Return the lines of the entries below without any change, from the line containing "1.0 to 1.9: 1" through the line containing "Count the Max values in the range 1 to 2.".

+++ SUPPLIED RECORDS

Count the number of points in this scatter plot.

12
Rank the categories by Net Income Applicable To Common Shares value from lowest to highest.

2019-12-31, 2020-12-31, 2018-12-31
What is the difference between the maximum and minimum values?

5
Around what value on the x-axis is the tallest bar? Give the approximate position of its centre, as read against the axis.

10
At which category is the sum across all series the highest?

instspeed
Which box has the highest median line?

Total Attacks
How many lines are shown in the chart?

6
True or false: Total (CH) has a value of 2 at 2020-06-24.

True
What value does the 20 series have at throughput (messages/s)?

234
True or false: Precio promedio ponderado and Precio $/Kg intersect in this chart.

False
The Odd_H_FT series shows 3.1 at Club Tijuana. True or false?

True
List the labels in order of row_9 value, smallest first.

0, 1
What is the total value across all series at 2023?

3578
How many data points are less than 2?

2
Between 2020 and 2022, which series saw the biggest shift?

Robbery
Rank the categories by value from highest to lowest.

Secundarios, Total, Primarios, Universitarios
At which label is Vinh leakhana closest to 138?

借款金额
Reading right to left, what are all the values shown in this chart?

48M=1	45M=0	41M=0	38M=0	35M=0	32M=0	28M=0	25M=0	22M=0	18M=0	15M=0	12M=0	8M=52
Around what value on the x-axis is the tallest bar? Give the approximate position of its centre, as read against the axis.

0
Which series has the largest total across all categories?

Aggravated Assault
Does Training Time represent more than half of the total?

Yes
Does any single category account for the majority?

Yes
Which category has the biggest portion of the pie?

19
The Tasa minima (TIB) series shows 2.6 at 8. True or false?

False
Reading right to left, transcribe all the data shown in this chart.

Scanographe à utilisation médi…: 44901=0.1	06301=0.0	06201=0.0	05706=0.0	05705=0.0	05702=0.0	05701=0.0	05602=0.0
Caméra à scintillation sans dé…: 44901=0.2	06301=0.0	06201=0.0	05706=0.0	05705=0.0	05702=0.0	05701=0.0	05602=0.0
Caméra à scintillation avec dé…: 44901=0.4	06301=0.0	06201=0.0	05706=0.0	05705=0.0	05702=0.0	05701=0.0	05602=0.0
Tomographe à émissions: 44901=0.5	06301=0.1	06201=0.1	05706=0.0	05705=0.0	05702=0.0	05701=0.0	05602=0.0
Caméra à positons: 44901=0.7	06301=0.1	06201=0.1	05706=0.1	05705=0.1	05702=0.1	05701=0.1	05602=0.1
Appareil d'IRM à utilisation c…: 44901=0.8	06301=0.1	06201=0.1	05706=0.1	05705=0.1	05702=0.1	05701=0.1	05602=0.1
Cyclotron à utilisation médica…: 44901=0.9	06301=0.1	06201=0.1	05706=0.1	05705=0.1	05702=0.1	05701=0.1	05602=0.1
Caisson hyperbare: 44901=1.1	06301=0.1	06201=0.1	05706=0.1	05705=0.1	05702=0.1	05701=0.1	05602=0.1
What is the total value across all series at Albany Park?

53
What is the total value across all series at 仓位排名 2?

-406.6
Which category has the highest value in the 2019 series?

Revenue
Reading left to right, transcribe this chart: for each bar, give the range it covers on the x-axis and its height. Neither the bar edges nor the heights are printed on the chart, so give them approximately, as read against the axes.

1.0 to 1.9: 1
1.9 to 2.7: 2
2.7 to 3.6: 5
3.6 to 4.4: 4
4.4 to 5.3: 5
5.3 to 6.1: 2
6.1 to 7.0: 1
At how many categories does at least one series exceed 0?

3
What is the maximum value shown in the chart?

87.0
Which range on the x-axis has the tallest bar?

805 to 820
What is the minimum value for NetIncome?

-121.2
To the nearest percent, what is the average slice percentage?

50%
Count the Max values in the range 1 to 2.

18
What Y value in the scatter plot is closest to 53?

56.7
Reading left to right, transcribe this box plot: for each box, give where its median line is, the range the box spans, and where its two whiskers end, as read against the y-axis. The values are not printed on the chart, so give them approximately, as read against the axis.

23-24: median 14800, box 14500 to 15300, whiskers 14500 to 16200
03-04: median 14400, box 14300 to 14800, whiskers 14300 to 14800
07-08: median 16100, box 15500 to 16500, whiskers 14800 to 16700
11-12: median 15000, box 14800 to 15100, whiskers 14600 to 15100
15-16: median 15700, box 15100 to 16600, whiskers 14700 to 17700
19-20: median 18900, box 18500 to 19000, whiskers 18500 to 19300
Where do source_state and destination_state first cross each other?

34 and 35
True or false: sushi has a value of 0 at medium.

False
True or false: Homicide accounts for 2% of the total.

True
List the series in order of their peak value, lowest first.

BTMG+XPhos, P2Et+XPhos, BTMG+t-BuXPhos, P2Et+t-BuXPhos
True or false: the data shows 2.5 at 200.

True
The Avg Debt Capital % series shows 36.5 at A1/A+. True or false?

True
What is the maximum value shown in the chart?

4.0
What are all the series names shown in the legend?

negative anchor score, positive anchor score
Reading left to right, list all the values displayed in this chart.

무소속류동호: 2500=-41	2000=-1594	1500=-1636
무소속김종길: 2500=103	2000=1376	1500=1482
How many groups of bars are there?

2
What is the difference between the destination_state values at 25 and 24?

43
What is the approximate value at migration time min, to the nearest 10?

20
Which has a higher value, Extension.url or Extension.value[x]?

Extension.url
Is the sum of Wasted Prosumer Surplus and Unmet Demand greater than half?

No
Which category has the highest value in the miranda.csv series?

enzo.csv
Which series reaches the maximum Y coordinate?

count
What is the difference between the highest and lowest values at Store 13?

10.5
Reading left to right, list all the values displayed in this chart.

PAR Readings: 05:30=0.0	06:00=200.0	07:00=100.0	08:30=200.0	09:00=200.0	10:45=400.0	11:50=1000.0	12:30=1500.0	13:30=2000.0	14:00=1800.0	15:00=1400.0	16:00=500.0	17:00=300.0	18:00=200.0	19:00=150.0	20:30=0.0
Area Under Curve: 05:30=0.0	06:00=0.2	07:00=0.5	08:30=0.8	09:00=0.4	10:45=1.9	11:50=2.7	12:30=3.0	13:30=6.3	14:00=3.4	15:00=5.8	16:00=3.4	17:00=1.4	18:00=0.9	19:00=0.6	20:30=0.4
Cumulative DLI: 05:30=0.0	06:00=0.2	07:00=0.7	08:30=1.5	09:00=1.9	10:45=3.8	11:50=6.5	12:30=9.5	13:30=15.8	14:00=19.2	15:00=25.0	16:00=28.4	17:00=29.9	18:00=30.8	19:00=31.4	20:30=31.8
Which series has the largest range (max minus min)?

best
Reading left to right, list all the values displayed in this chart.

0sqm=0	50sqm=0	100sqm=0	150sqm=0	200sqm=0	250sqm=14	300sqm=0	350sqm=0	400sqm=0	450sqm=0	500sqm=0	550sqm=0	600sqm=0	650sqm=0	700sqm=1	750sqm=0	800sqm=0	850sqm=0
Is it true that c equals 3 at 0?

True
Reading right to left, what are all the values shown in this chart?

++++++

> _EXPECTED ANSWER_:
1.0 to 1.9: 1
1.9 to 2.7: 2
2.7 to 3.6: 5
3.6 to 4.4: 4
4.4 to 5.3: 5
5.3 to 6.1: 2
6.1 to 7.0: 1
At how many categories does at least one series exceed 0?

3
What is the maximum value shown in the chart?

87.0
Which range on the x-axis has the tallest bar?

805 to 820
What is the minimum value for NetIncome?

-121.2
To the nearest percent, what is the average slice percentage?

50%
Count the Max values in the range 1 to 2.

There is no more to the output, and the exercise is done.